Your goal: Repeat each of the rows below word for word, but leave the pictures out of your answer.

Exercise input:

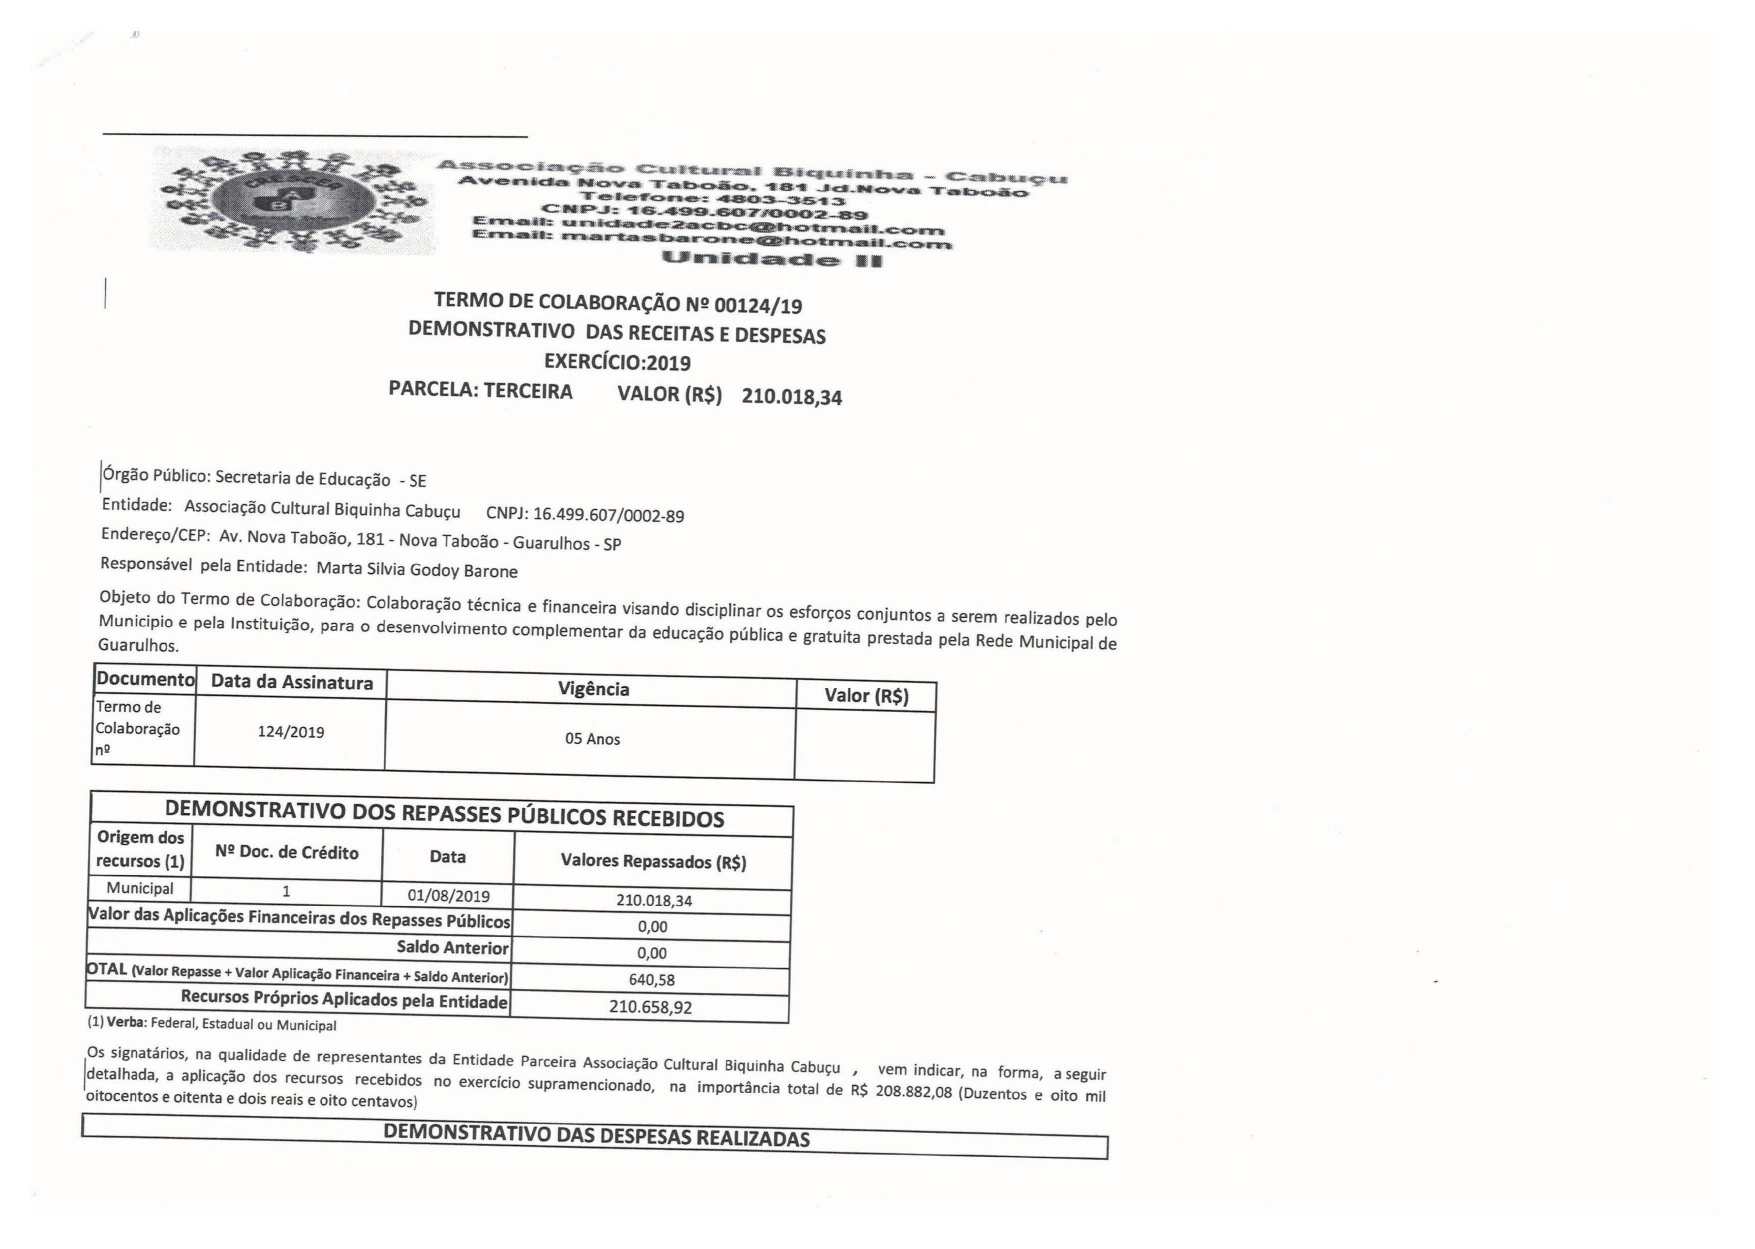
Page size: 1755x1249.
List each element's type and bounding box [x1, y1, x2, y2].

text_box [0, 0, 1752, 1248]
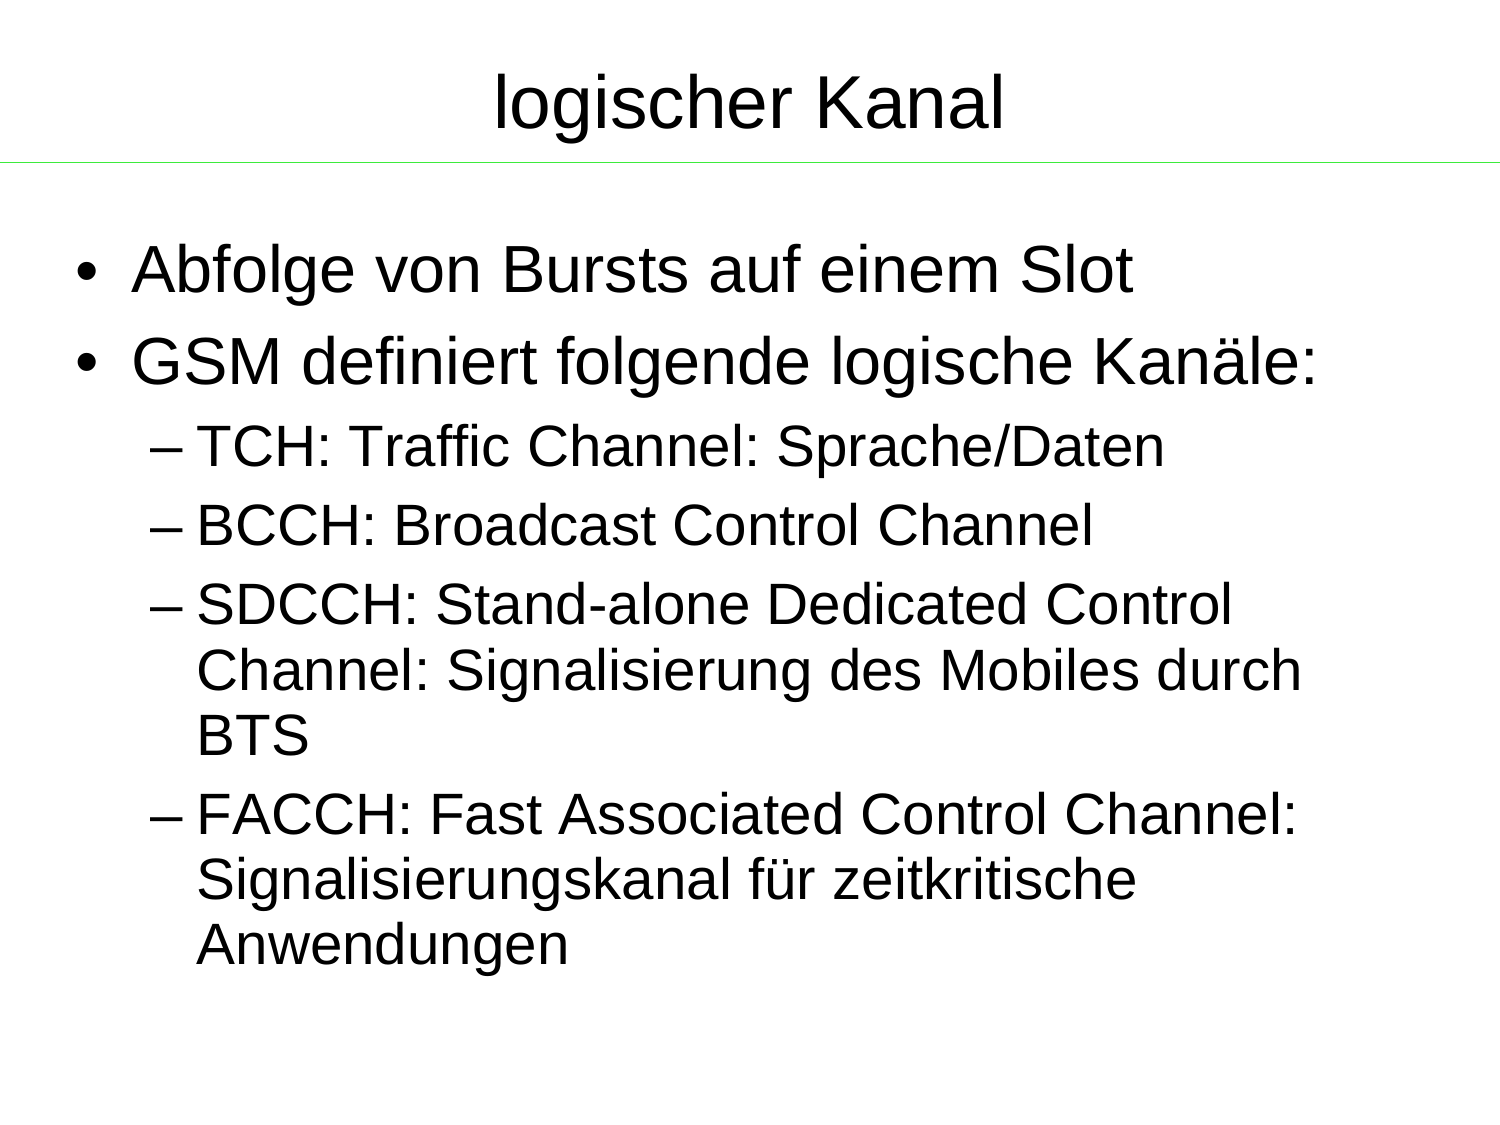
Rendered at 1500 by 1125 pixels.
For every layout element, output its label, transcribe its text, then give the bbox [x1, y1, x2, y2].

list Abfolge von Bursts auf einem Slot GSM definiert folgende logische Kanäle: TCH: Traffic Channel: Sprache/Daten BCCH: Broadcast Control Channel SDCCH: Stand-alone Dedicated Control Channel: Signalisierung des Mobiles durch BTS FACCH: Fast Associated Control Channel: Signalisierungskanal für zeitkritische Anwendungen [75, 232, 1426, 1001]
title logischer Kanal [75, 49, 1426, 156]
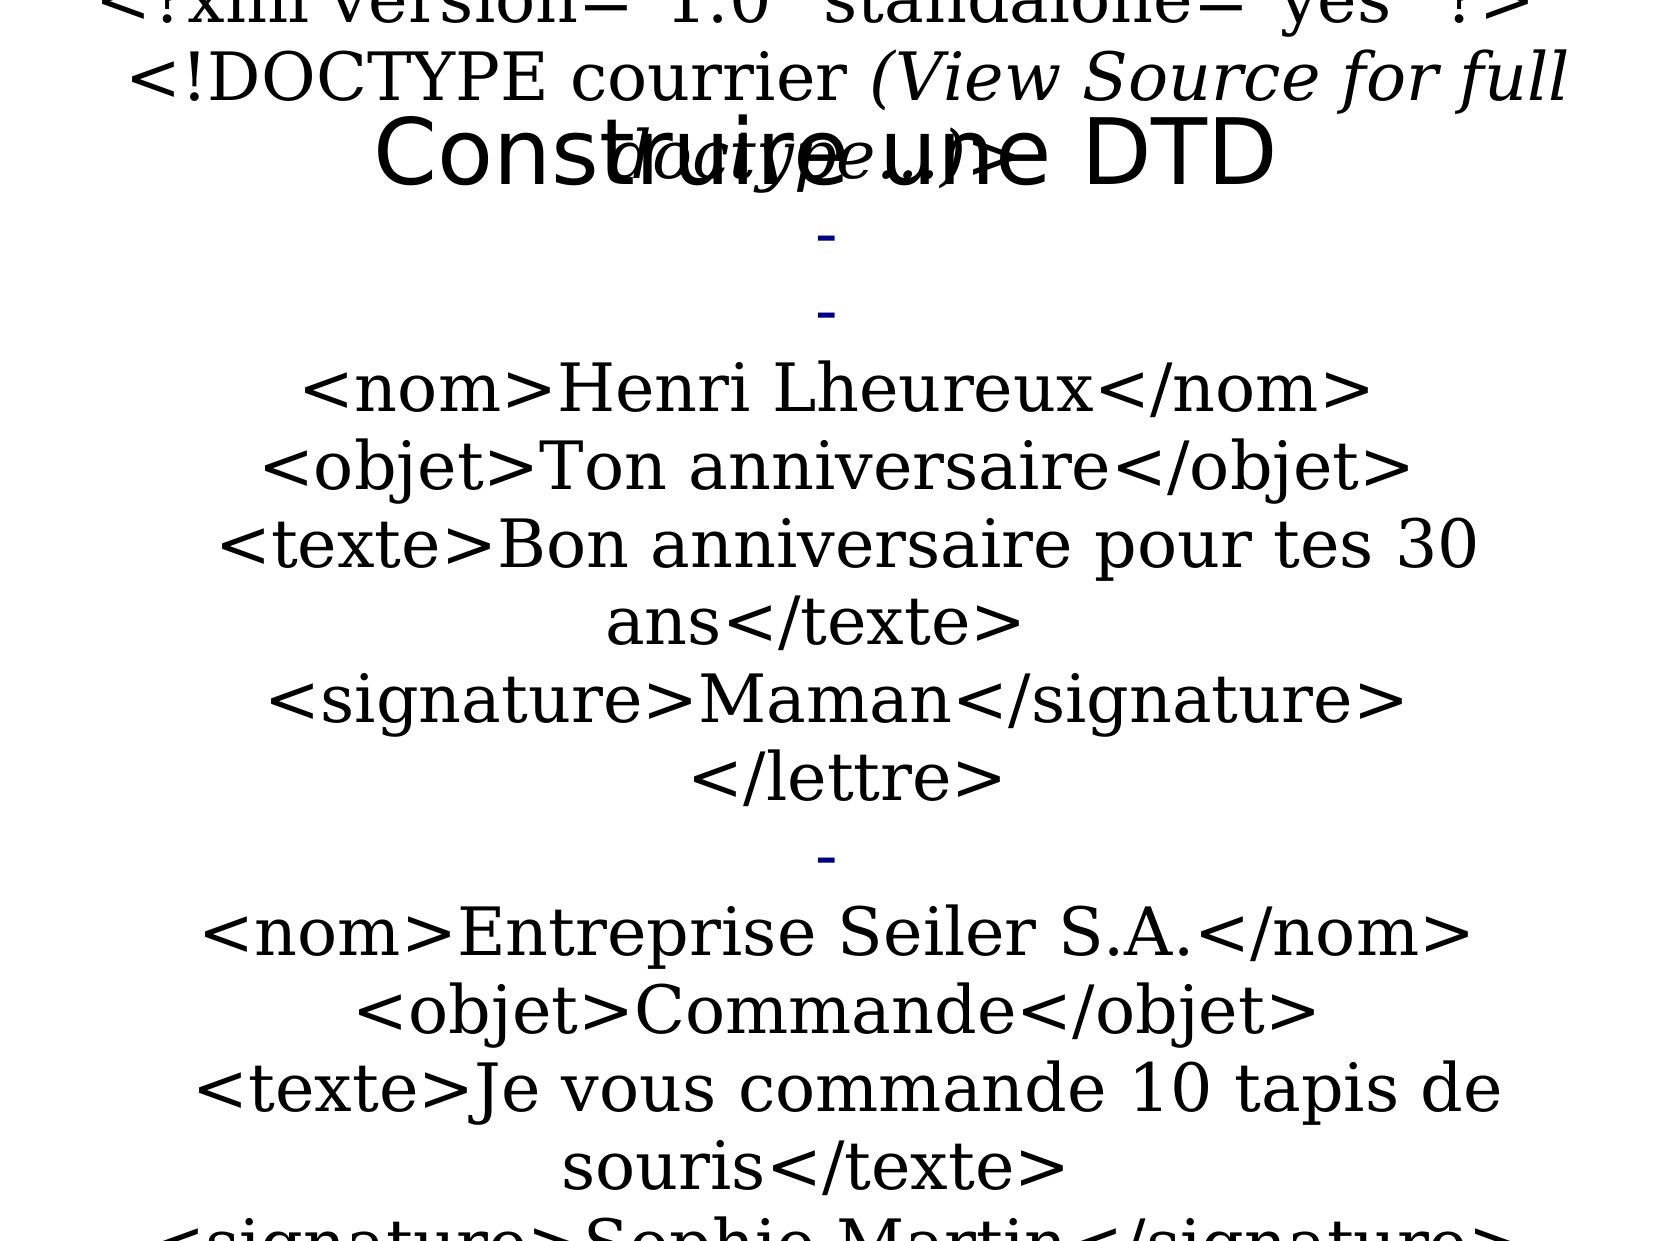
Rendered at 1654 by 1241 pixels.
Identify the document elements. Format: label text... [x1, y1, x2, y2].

subtitle <?xml version="1.0" standalone="yes" ?> <!DOCTYPE courrier (View Source for full doctype...)> - - <nom>Henri Lheureux</nom> <objet>Ton anniversaire</objet> <texte>Bon anniversaire pour tes 30 ans</texte> <signature>Maman</signature> </lettre> - <nom>Entreprise Seiler S.A.</nom> <objet>Commande</objet> <texte>Je vous commande 10 tapis de souris</texte> <signature>Sophie Martin</signature> </lettre> </courrier> [82, 289, 1571, 1110]
title Construire une DTD [82, 49, 1571, 257]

Task result:
Page size: 1755x1249.
List each element's type and bounding box [x1, y1, x2, y2].

text_box [0, 0, 1752, 1248]
Rendered at 1500 by 1125 pixels.
For every layout element, output its label, transcribe its text, then give the bbox [x1, y1, x2, y2].

list Abfolge von Bursts auf einem Slot GSM definiert folgende logische Kanäle: TCH: Traffic Channel: Sprache/Daten BCCH: Broadcast Control Channel SDCCH: Stand-alone Dedicated Control Channel: Signalisierung des Mobiles durch BTS FACCH: Fast Associated Control Channel: Signalisierungskanal für zeitkritische Anwendungen [75, 232, 1426, 1001]
title logischer Kanal [75, 49, 1426, 156]
Rendered at 1654 by 1241 pixels.
Identify the document elements. Format: label text... [x1, y1, x2, y2].

subtitle <?xml version="1.0" standalone="yes" ?> <!DOCTYPE courrier (View Source for full doctype...)> - - <nom>Henri Lheureux</nom> <objet>Ton anniversaire</objet> <texte>Bon anniversaire pour tes 30 ans</texte> <signature>Maman</signature> </lettre> - <nom>Entreprise Seiler S.A.</nom> <objet>Commande</objet> <texte>Je vous commande 10 tapis de souris</texte> <signature>Sophie Martin</signature> </lettre> </courrier> [82, 289, 1571, 1110]
title Construire une DTD [82, 49, 1571, 257]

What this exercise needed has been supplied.